### Written instruction
Reproduce the records below from their first line through the line containing "Jasper, Illinois, United", including both, and leave the pictures out of your answer.

(Stored data)
══════════
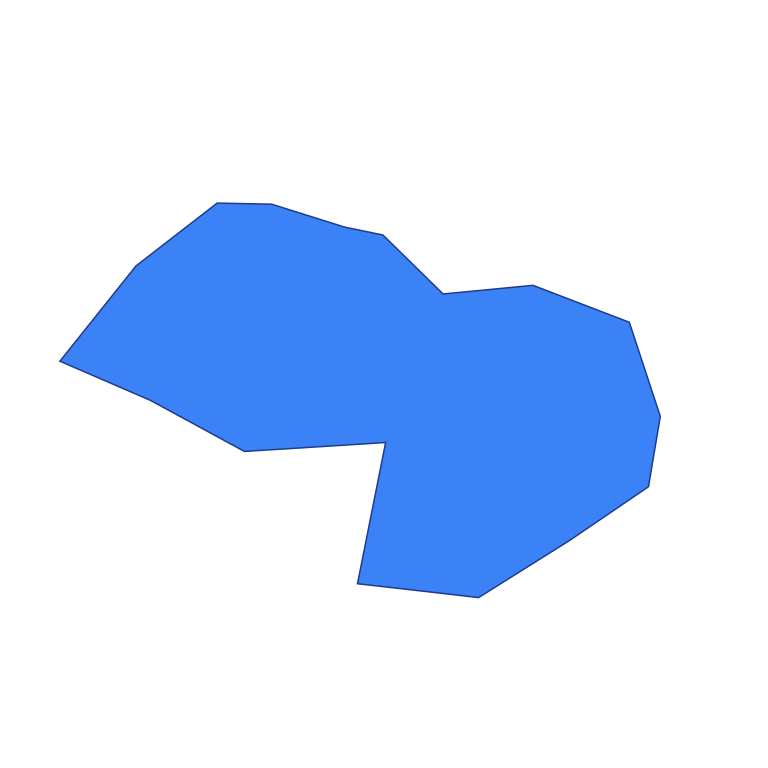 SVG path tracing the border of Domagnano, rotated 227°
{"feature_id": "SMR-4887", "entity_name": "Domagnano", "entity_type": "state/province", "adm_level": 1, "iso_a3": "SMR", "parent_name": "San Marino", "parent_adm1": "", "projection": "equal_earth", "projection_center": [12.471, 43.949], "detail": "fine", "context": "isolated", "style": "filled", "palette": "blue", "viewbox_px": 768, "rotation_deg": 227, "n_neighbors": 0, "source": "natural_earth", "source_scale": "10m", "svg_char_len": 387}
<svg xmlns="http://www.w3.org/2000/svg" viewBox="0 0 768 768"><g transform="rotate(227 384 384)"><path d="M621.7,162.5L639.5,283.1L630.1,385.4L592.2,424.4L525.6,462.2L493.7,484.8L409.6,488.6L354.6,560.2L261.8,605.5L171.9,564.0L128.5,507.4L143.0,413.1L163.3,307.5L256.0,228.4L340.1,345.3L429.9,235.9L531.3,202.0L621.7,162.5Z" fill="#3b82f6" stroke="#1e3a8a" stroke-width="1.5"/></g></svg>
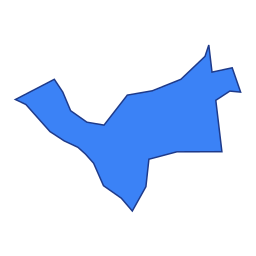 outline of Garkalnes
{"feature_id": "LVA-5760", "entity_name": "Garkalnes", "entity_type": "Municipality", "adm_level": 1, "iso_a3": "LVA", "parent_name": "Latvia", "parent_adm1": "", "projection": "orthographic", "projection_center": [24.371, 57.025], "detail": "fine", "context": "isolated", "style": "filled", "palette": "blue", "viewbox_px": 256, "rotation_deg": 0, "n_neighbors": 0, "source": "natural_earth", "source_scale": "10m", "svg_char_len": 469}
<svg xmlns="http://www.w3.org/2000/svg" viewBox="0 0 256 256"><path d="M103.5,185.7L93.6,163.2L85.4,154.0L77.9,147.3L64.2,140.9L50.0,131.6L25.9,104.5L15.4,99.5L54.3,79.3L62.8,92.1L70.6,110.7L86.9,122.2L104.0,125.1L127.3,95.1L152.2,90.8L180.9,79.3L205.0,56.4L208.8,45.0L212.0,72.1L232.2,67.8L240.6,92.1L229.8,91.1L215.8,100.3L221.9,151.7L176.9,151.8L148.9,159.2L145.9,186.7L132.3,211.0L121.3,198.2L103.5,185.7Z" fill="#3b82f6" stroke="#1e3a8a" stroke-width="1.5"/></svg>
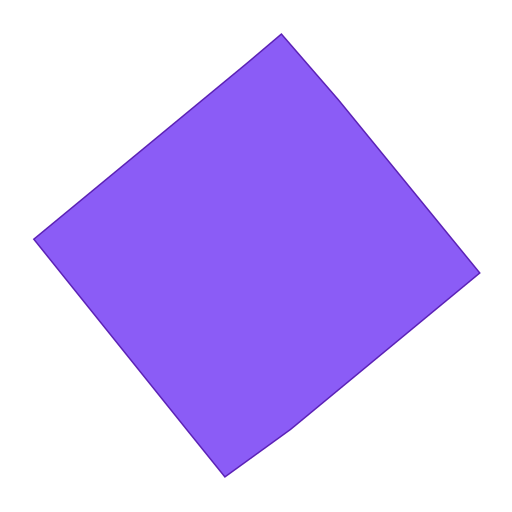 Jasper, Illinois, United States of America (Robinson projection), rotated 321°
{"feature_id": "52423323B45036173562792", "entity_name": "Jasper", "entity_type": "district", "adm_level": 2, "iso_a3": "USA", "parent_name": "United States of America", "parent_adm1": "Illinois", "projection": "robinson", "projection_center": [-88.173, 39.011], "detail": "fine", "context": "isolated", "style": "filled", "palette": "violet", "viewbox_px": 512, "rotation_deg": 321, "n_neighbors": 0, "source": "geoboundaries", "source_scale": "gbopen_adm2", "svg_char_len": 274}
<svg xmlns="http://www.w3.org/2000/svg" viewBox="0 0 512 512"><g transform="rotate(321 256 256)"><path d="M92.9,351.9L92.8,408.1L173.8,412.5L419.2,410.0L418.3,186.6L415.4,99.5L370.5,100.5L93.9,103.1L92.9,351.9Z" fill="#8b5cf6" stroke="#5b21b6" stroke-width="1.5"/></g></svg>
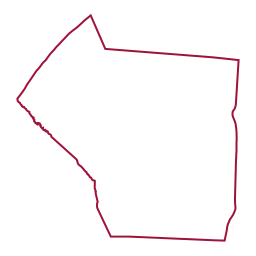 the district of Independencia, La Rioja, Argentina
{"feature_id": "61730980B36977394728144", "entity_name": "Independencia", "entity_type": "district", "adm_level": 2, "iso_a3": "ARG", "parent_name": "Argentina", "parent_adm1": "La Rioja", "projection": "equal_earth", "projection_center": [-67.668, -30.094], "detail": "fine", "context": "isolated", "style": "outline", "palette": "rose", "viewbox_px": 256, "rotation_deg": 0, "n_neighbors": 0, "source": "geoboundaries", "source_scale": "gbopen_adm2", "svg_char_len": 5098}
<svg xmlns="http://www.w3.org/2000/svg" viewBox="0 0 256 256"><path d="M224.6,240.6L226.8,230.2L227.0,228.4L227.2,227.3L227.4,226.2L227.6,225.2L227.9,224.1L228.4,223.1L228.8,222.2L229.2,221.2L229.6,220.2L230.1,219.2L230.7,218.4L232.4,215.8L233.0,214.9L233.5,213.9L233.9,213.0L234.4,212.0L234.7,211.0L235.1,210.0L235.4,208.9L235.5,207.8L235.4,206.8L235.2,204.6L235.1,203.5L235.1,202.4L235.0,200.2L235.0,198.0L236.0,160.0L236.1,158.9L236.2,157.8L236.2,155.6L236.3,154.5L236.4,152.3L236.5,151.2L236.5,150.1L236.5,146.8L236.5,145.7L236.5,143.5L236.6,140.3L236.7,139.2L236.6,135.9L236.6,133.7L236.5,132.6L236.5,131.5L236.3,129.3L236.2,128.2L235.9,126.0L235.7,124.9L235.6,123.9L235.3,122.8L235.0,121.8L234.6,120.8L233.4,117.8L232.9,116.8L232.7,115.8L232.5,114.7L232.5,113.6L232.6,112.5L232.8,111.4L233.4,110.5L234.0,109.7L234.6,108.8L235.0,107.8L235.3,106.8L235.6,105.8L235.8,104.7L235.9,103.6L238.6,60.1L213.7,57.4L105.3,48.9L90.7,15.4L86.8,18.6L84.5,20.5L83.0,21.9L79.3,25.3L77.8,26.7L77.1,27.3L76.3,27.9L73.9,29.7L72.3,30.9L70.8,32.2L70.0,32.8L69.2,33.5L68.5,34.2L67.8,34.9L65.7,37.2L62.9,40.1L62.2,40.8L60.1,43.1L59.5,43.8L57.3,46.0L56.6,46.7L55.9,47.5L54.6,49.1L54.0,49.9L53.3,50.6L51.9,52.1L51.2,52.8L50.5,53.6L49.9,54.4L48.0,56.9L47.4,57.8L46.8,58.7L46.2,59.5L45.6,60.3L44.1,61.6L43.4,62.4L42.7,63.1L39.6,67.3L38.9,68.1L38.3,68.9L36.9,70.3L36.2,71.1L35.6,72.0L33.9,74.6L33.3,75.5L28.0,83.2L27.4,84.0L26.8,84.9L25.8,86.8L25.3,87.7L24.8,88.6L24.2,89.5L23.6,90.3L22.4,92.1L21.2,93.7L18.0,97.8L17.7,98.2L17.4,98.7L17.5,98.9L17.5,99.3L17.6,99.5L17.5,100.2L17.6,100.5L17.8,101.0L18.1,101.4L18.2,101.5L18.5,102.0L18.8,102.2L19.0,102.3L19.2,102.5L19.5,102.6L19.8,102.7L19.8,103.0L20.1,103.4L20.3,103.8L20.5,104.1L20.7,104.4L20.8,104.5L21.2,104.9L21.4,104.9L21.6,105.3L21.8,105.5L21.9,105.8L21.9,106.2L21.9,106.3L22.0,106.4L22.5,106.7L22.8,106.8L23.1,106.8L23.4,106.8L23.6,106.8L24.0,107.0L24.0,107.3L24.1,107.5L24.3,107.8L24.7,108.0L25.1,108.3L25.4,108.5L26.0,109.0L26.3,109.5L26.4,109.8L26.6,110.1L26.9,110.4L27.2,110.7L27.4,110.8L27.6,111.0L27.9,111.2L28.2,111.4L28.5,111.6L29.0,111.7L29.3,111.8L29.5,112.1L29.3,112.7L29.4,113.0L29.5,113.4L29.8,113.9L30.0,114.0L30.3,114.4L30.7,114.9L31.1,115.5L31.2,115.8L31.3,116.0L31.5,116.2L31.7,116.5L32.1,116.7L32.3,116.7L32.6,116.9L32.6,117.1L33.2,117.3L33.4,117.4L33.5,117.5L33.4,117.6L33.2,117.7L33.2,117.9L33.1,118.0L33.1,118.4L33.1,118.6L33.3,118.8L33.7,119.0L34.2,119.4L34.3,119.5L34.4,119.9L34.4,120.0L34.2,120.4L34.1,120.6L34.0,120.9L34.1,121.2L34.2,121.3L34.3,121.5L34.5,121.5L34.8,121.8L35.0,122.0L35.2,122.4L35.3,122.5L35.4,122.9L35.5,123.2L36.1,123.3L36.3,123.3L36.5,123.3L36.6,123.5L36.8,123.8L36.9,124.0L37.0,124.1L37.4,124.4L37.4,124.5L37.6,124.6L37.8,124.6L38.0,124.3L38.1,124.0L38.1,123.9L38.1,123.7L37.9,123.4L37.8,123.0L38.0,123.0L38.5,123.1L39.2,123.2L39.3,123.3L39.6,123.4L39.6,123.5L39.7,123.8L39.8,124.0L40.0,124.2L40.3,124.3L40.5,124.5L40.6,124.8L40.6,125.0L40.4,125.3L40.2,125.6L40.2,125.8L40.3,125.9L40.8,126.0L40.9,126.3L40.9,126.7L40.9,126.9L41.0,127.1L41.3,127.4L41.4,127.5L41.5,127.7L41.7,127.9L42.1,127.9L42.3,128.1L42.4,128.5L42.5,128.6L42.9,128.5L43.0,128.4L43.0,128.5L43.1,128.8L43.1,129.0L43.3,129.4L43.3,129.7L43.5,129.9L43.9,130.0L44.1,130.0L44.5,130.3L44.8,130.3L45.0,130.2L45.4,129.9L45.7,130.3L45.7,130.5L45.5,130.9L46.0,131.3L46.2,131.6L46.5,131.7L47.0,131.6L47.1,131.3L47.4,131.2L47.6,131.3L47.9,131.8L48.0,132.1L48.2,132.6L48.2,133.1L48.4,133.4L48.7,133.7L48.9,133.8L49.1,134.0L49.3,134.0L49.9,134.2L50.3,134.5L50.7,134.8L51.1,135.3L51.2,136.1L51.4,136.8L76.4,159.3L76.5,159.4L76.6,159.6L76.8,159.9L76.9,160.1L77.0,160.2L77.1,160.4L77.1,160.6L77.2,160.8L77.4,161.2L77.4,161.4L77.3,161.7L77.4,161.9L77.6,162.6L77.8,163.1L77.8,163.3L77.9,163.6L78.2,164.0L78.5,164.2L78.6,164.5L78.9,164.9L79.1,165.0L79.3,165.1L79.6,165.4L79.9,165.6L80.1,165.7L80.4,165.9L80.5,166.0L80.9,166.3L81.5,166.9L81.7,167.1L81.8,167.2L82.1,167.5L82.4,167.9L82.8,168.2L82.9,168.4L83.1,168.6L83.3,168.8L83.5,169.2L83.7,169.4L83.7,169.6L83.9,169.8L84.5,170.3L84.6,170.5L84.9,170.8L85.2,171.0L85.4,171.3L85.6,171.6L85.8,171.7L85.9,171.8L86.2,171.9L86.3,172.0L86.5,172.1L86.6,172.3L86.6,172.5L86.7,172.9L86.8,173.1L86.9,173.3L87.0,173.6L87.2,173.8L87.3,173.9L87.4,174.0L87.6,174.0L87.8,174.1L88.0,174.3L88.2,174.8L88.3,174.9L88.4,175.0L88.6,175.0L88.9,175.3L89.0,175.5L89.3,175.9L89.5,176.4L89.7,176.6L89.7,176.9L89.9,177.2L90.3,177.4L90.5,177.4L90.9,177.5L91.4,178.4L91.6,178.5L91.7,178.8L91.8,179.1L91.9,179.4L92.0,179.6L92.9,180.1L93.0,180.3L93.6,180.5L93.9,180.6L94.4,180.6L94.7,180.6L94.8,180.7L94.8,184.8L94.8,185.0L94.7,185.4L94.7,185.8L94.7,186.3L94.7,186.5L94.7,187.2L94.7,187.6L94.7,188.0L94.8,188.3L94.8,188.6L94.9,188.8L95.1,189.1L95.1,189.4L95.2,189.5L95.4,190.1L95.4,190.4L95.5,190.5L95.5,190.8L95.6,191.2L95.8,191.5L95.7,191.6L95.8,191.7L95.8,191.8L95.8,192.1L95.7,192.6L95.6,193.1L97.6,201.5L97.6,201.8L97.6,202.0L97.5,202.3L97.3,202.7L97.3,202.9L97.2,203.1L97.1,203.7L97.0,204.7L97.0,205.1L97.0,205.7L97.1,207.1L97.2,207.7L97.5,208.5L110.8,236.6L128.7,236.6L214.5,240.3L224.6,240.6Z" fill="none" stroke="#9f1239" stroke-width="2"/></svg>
══════════
### Response
 SVG path tracing the border of Domagnano, rotated 227°
{"feature_id": "SMR-4887", "entity_name": "Domagnano", "entity_type": "state/province", "adm_level": 1, "iso_a3": "SMR", "parent_name": "San Marino", "parent_adm1": "", "projection": "equal_earth", "projection_center": [12.471, 43.949], "detail": "fine", "context": "isolated", "style": "filled", "palette": "blue", "viewbox_px": 768, "rotation_deg": 227, "n_neighbors": 0, "source": "natural_earth", "source_scale": "10m", "svg_char_len": 387}
<svg xmlns="http://www.w3.org/2000/svg" viewBox="0 0 768 768"><g transform="rotate(227 384 384)"><path d="M621.7,162.5L639.5,283.1L630.1,385.4L592.2,424.4L525.6,462.2L493.7,484.8L409.6,488.6L354.6,560.2L261.8,605.5L171.9,564.0L128.5,507.4L143.0,413.1L163.3,307.5L256.0,228.4L340.1,345.3L429.9,235.9L531.3,202.0L621.7,162.5Z" fill="#3b82f6" stroke="#1e3a8a" stroke-width="1.5"/></g></svg>
 outline of Garkalnes
{"feature_id": "LVA-5760", "entity_name": "Garkalnes", "entity_type": "Municipality", "adm_level": 1, "iso_a3": "LVA", "parent_name": "Latvia", "parent_adm1": "", "projection": "orthographic", "projection_center": [24.371, 57.025], "detail": "fine", "context": "isolated", "style": "filled", "palette": "blue", "viewbox_px": 256, "rotation_deg": 0, "n_neighbors": 0, "source": "natural_earth", "source_scale": "10m", "svg_char_len": 469}
<svg xmlns="http://www.w3.org/2000/svg" viewBox="0 0 256 256"><path d="M103.5,185.7L93.6,163.2L85.4,154.0L77.9,147.3L64.2,140.9L50.0,131.6L25.9,104.5L15.4,99.5L54.3,79.3L62.8,92.1L70.6,110.7L86.9,122.2L104.0,125.1L127.3,95.1L152.2,90.8L180.9,79.3L205.0,56.4L208.8,45.0L212.0,72.1L232.2,67.8L240.6,92.1L229.8,91.1L215.8,100.3L221.9,151.7L176.9,151.8L148.9,159.2L145.9,186.7L132.3,211.0L121.3,198.2L103.5,185.7Z" fill="#3b82f6" stroke="#1e3a8a" stroke-width="1.5"/></svg>
 Jasper, Illinois, United States of America (Robinson projection), rotated 321°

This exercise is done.